Gogol frequently does a poor job of understanding the feelings, motivations, and concerns of those around him. This is not to say that Gogol is an insensitive person, that he is selfish or careless with other people’s feelings. But, like his father, Gogol is an inward person. He keeps largely to himself, and though he is socially skilled, he seems to prefer being alone, or with one other person, to being in crowds. Especially in his romantic relationships, Gogol has trouble predicting his partner’s emotional responses, especially when he himself is worked up or stressed out. For example, after his father’s death, Gogol does not seem to realize that Maxine, despite her lack of knowledge of Bengali custom, wishes to help and support Gogol. Rather than allowing her to do so, he subtly pushes her away, and implies that she wouldn’t “get” what is happening within his family.

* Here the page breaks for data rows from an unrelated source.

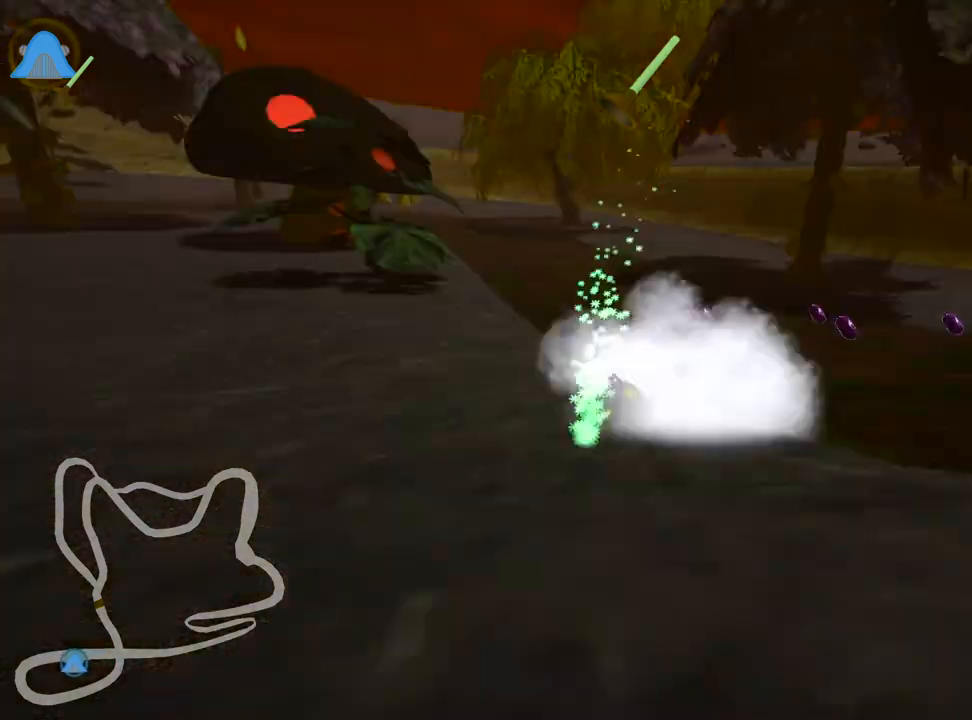
{"keys": ["left", "up"], "events": [[83, "right", "up"], [183, "skid", "up"], [350, "left", "down"]]}
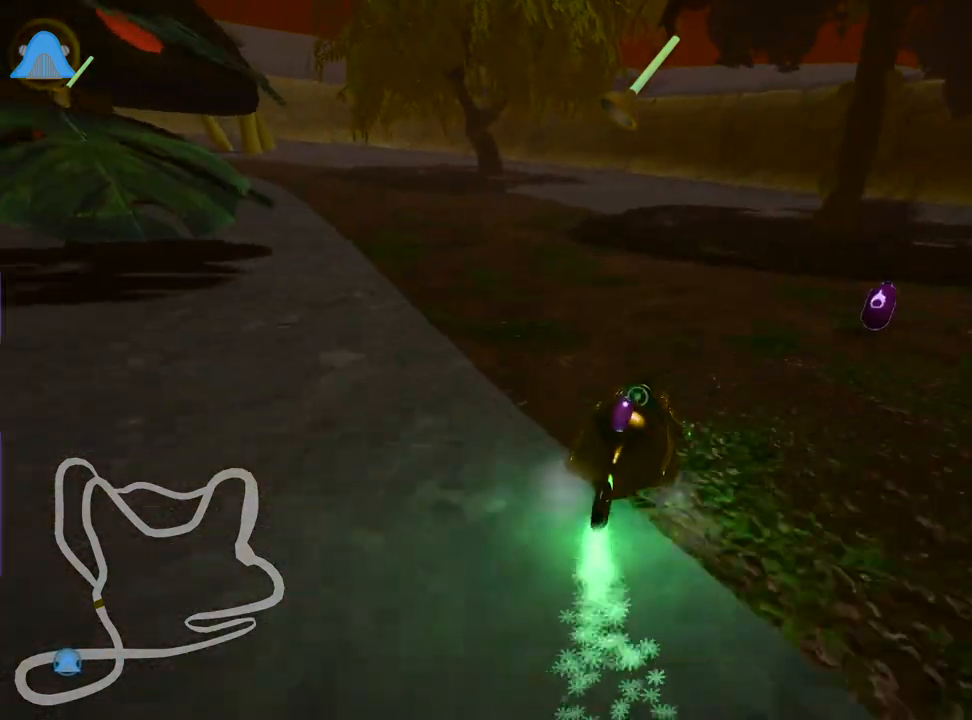
{"keys": ["left", "up"], "events": [[183, "nitro", "down"], [450, "nitro", "up"]]}
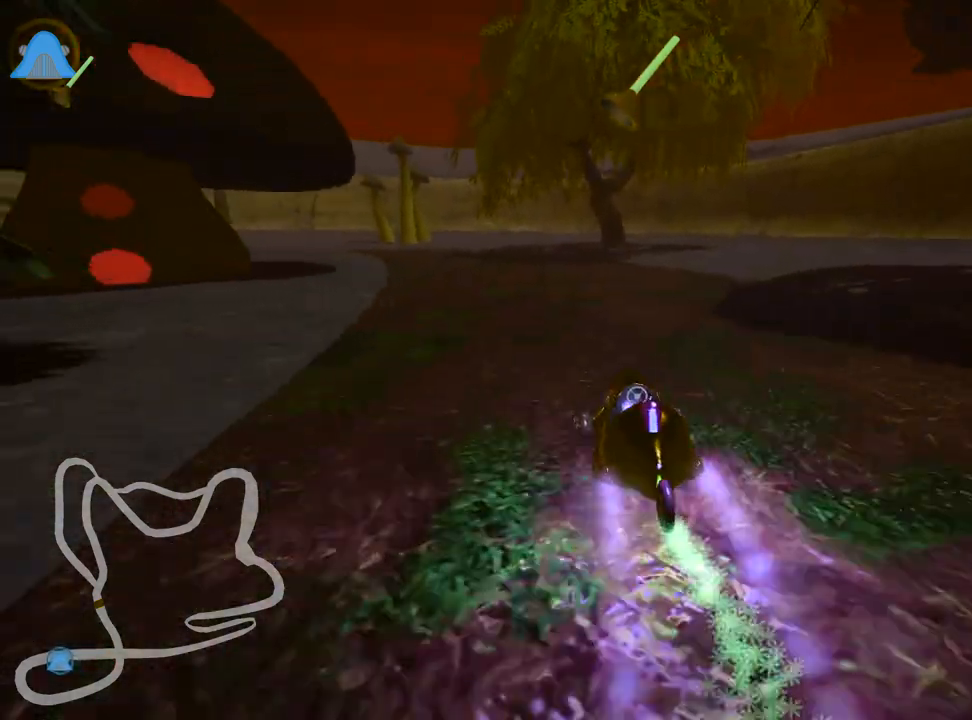
{"keys": ["left", "skid", "up"], "events": [[133, "left", "up"], [233, "right", "down"], [450, "right", "up"], [483, "skid", "down"], [500, "left", "down"]]}
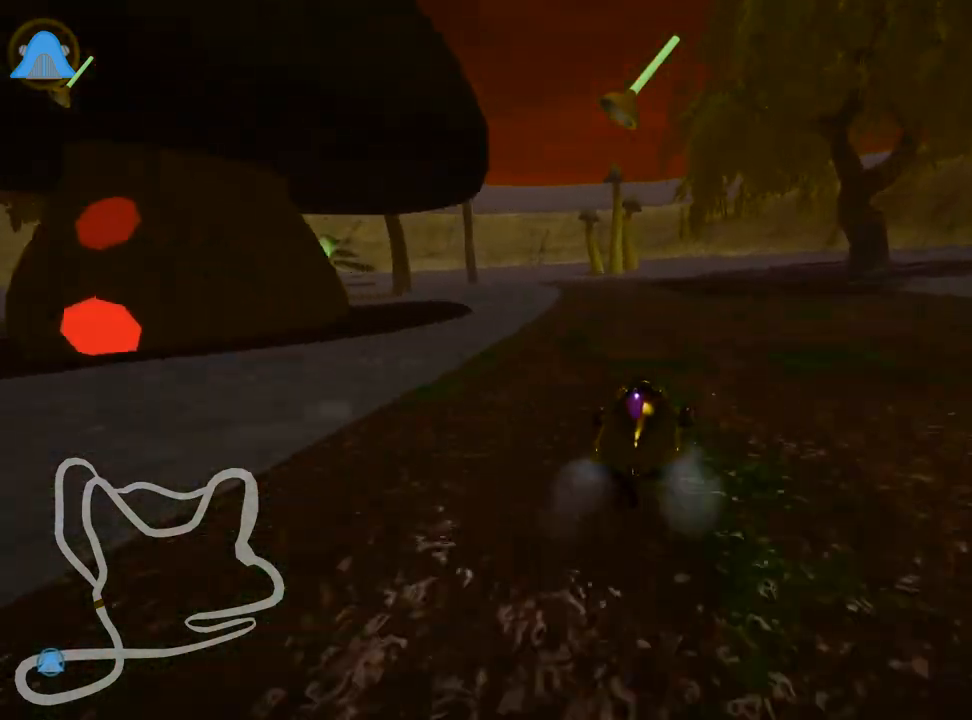
{"keys": ["right", "skid", "up"], "events": [[250, "right", "down"], [300, "left", "up"]]}
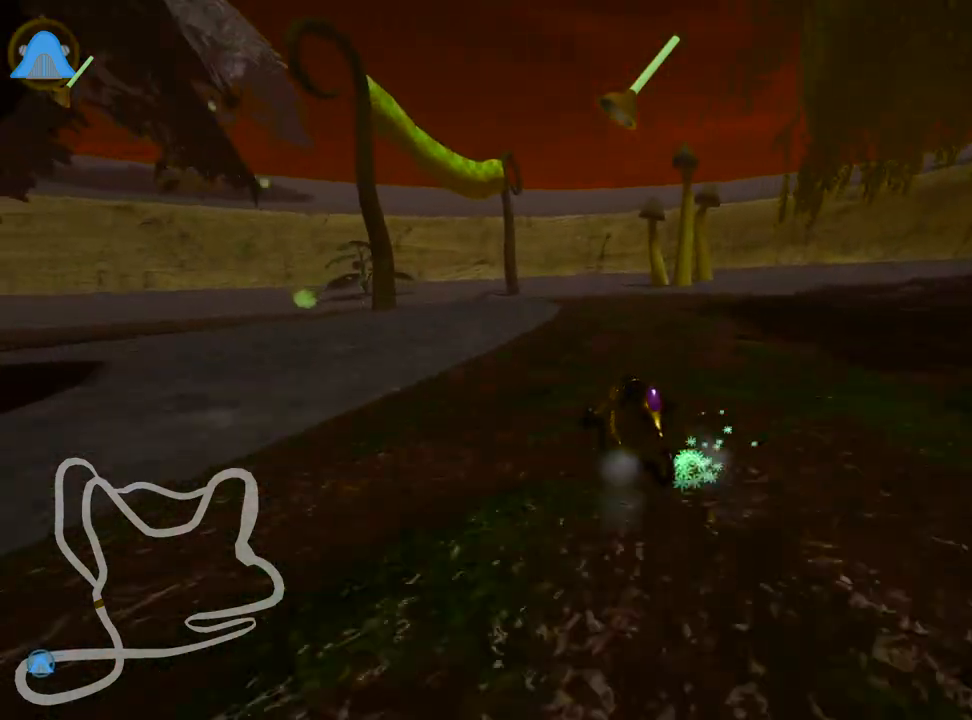
{"keys": ["left", "skid", "up"], "events": [[67, "left", "down"], [150, "right", "up"]]}
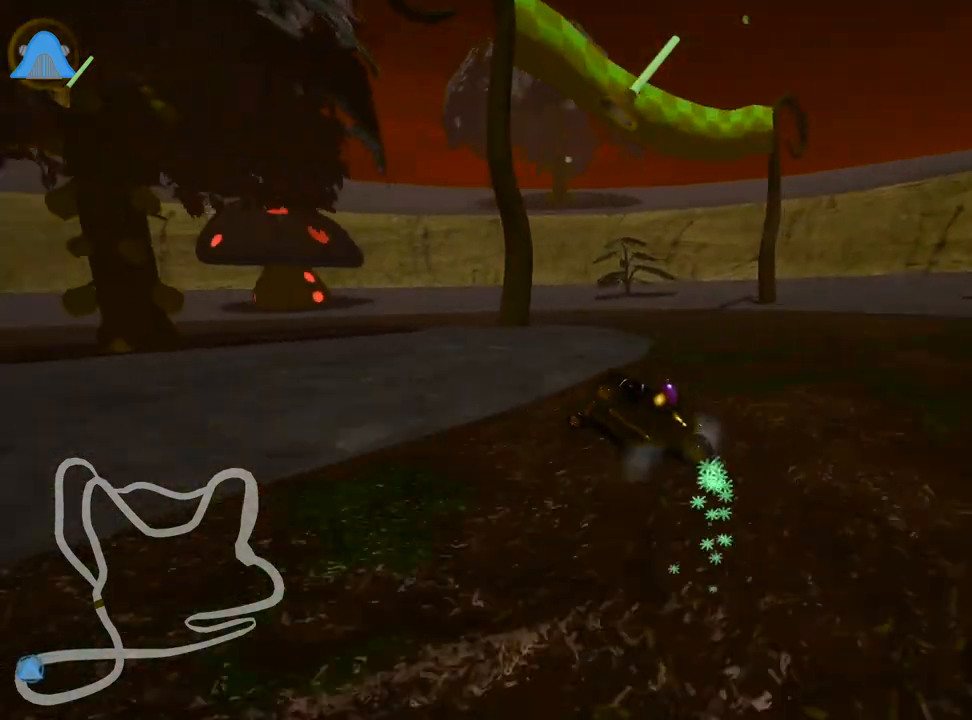
{"keys": ["left", "up"], "events": [[483, "skid", "up"]]}
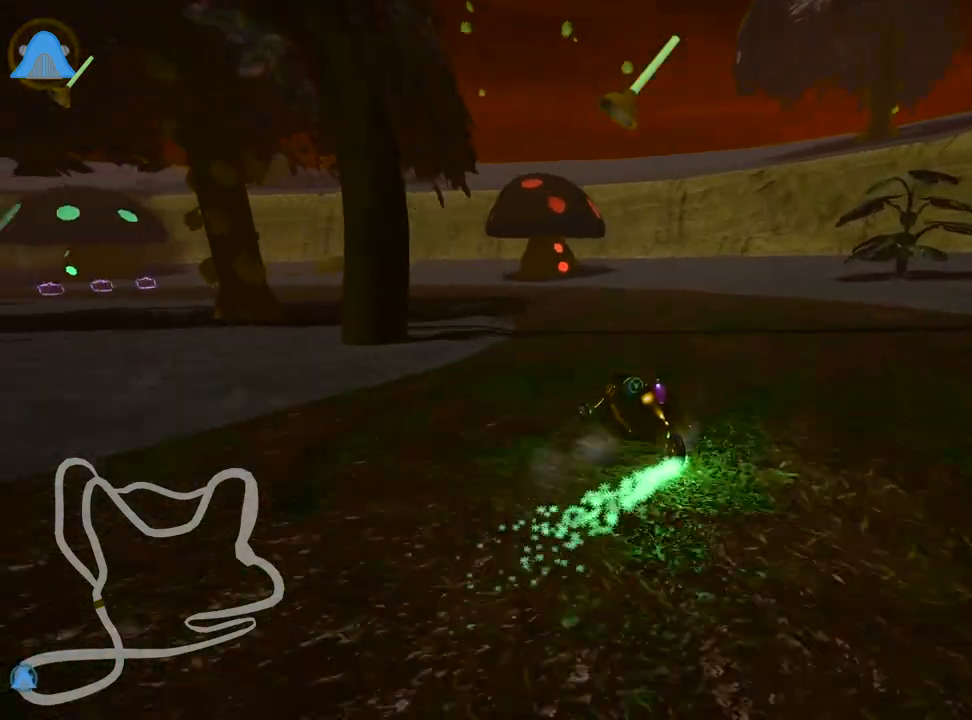
{"keys": ["up"], "events": [[350, "left", "up"]]}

This response hurts Maxine, and contributes to their break-up. Although the narrator presents these events even-handedly, without arguing that Gogol has been callous with Maxine’s feelings, it becomes clear, on re-reading, that this is more or less what Gogol has done. Another moment of Gogol’s emotional insensitivity occurs in his marriage to Moushumi. On their first anniversary, Moushumi wears a dress she thinks Gogol might remember, from earlier in the courtship. But Gogol has no recollection of it at all. This response is upsetting to Moushumi, who nevertheless does not show it, not wanting to hurt his feelings in turn.

One might contrast Gogol’s emotional engagement, here, with his father’s response, on learning, years before, that Ashima’s father has passed away. Ashoke similarly wishes to keep this information to himself. But when he finally breaks down, he begins to cry, telling Ashima that he is deeply sorry for her loss. It is a moment of revealed intimacy for Ashoke, one the reader might not have expected in the earlier chapters of the novel.

Describe the influence of New England on the novel. In what way is this a novel of life in that particular region?

Although The Namesake takes up the lives of Bengali-Americans, and is deeply concerned with Bengali customs, religion, and other traditions, it is also a novel of America, and of the Northeast in particular. Lahiri goes to great lengths to describe the region in detail. Parts of Cambridge and the Boston metro area are explained to the reader, as is the Yale campus. Different neighborhoods in New York City also get their due. These are the locations where Lahiri’s characters reside, and she does her part to make these worlds seem real and alive for her readers.

Lahiri’s work therefore takes up identity in different forms. Some of that identity is racial and geographic, and is grounded in Calcutta, where Ashima and Ashoke are from. Some of that identity, however, is based on the “transplanted” life of immigrants to America, on the surroundings in which Ashima and Ashoke decide to raise their family. Lahiri’s point, therefore, is that the Gangulis’ America is every bit as authentic an America as that of their non-Indian neighbors down the street. This is true in Boston, in New Haven, and in New York. It is true when Gogol is dating Maxine, a young woman who feels especially “of the city.” And it is true when Gogol is with Moushumi, who is a product of the American (and European) educational systems. Lahiri demonstrates throughout the novel that place is important—and not always the places we might think. While Ashima, for example, orients her early life in America toward India, she grows far more comfortable in her adoptive home, America.

In what ways is the novel “nostalgic”? Do characters long for the past? If so, which ones, and how?

The Namesake is, in some ways, a novel of nostalgia, inasmuch as it is concerned with issues of memory, remembering, forgetting, and loss. But it uses these memories not so much to stay in the past as to move through it, into the present and the future. Thus, nostalgia becomes, for Lahiri, a means of approaching events that are yet to come.

Gogol, for example, thinks a great deal about his life as a younger man, especially once he embarks on his relationship with Moushumi. He recalls the times they were in the same room, at the same parties. He remembers her British accent and her love of reading. But Gogol does not wish to “remain” in this past, and he understands that Moushumi, now, is far different from what she was as a girl. He recognizes that he, too, has changed, grown up, matured. He has even changed his name, although Moushumi still remembers him as Gogol, at least in the beginning. But for Gogol, his shared history with Moushumi is at least part of their initial attraction.

Ashima, too, is drawn to the past. For years in Massachusetts, she thinks longingly of her family in Calcutta. She reads old letters from her parents, and during their visits to India, the family makes sure to meet up with scattered relatives and to pay obeisance to pictures of lost loved ones. But as Ashima ages, she realizes that a good deal of her “past,” some three decades, have taken place in the Boston area. That is a past from which she, too, can draw. Thus her nostalgia moves from an “India-centric” kind to a more inclusive, multicultural one.